The car started right up. He twisted the ends of the wire around the ignition tabs and sat up, pulled the door shut and went driving up the road less than six minutes after the driver had left the car.

Pretty soon they’d be down there with their tow car and they’d find the tanker missing. They’d figure out how it had been done but they’d have to conclude it had been a rival bootlegger outfit. They wouldn’t report the theft to the law; they could hardly do that. They’d start banging around their neighbors’ stills and the feudist mentality of the back hills would make things pretty wild for a while. It was what he wanted: the more confusion the better.

He drove the Olds into his barn and closed the barn doors and walked back down the track to repair the cowbell tripwire he’d broken when he’d driven in. Then he went up to the house and got out of his gasoline-soaked clothing, showered and scrubbed thoroughly, got into work clothes and returned to the barn to disguise the Olds.

He carefully applied masking tape to the chrome surfaces and edged the tape with razor-blade cuts. The car was a dark green hardtop with a white roof. He had a dozen aerosol cans of black automobile paint. He taped newspaper over the windshield and windows and went to work with the spray paint: two coats on the roof, one on the rest of the car. He wasn’t an expert painter and the job looked mottled and amateurish but that was all right, it went with the age of the car. The paint wasn’t thick enough to blacken the roof entirely; it ended up more grey than black but again that was good enough. He removed the license plates and threw them into the toolbox of the DeSoto in the yard, and bolted the plate he’d stolen in Birmingham onto the rear bracket of the Olds.

It was quick-drying paint. By dawn even the second coat on the roof was no longer tacky to the touch. He backed the Pontiac up to the Olds and siphoned off the Pontiac’s tank, running fuel into the Olds until it was nearly full. It left him about a quarter of a tank in the Pontiac-enough, in case. He put the Pontiac back in its usual parking space in front of the house and then he went over to the wrecked DeSoto and disconnected the dome-light toggle switch from it. He wired the toggle to the ignition of the Olds and brought a pushbutton switch from the DeSoto to act as a starter switch; there wouldn’t be time to fumble around under the dash trying to hot-wire it. When he had his wiring finished and everything screwed into place he tried it out and it worked fine: switch on the toggle, push the button and it started right up.
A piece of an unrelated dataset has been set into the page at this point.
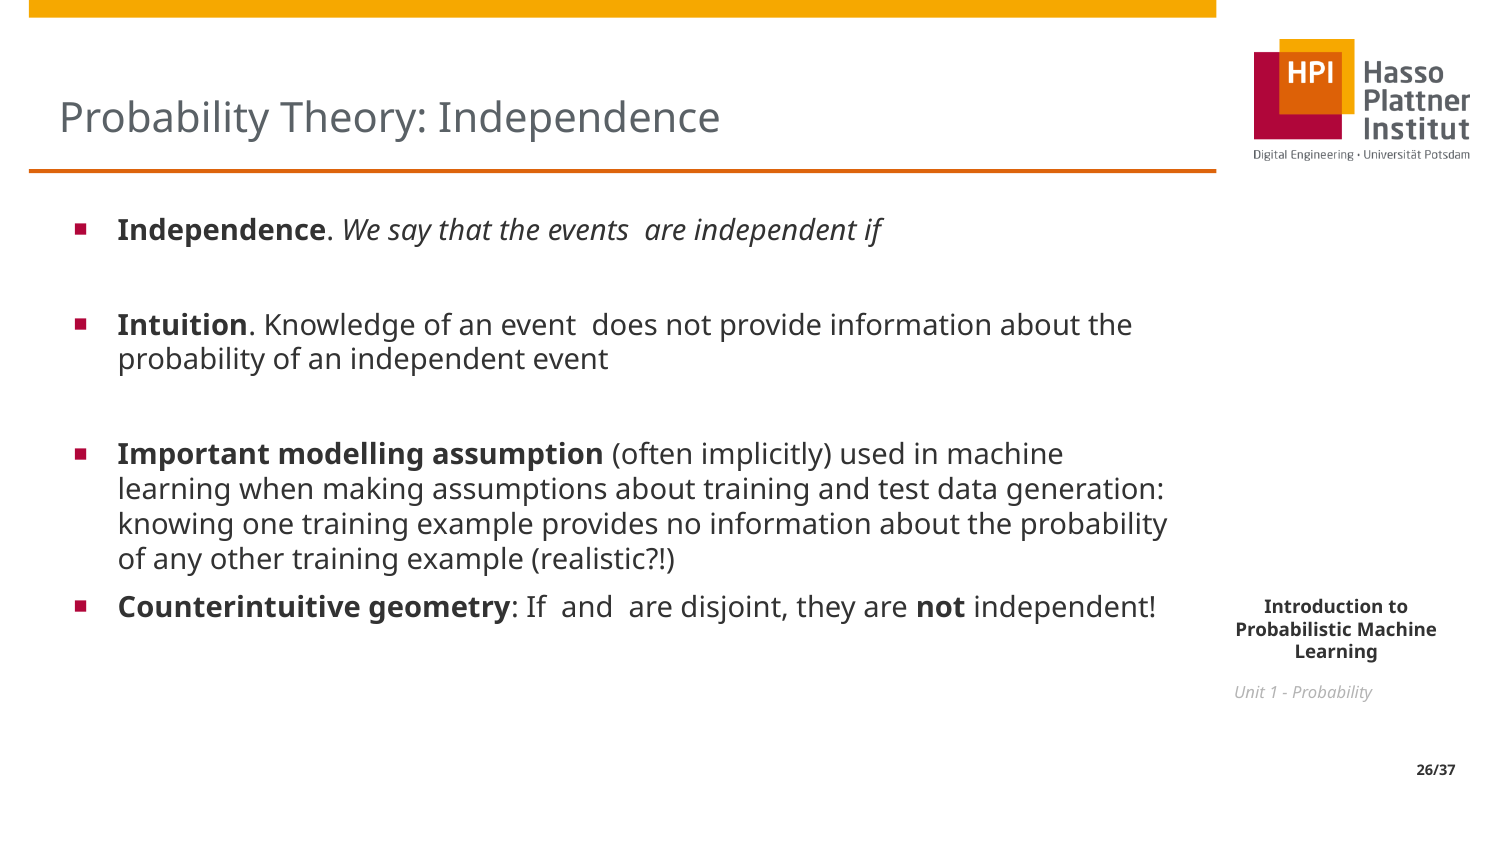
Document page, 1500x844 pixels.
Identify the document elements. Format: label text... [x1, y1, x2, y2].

Then he inspected the spray pipe under the bumper. The faucet handles of the six spigots had heavy steel cables fixed to them; the cables disappeared through drilled holes into the body of the car. He found the control after a little searching. It was an old hand-brake lever they’d taken off some truck or tractor; it lay down against the floor between the door sill and the driver’s seat. He didn’t touch it; you could only use a cable control once because you couldn’t close it again without going around and closing each of the six faucets separately and by that time you’d have poured all the oil out onto the barn floor. But he did open one of the spigots a little and a hard stream of black oil sprayed out; he twisted the handle shut immediately.

They were guerrilla devices, the oil spigots on moonshiners’ tankers; if you were being pursued by another car all you had to do was pick the right spot and yank the handle and you covered the road behind you with a murderous oil slick. Anybody pursuing you would slither helplessly on the stuff. Pour it out on a steep bend and you’d send pursuit to their deaths.

He didn’t intend to hurt anybody; if he could help it he didn’t even want anybody bruised. But it was a useful bonus-in case.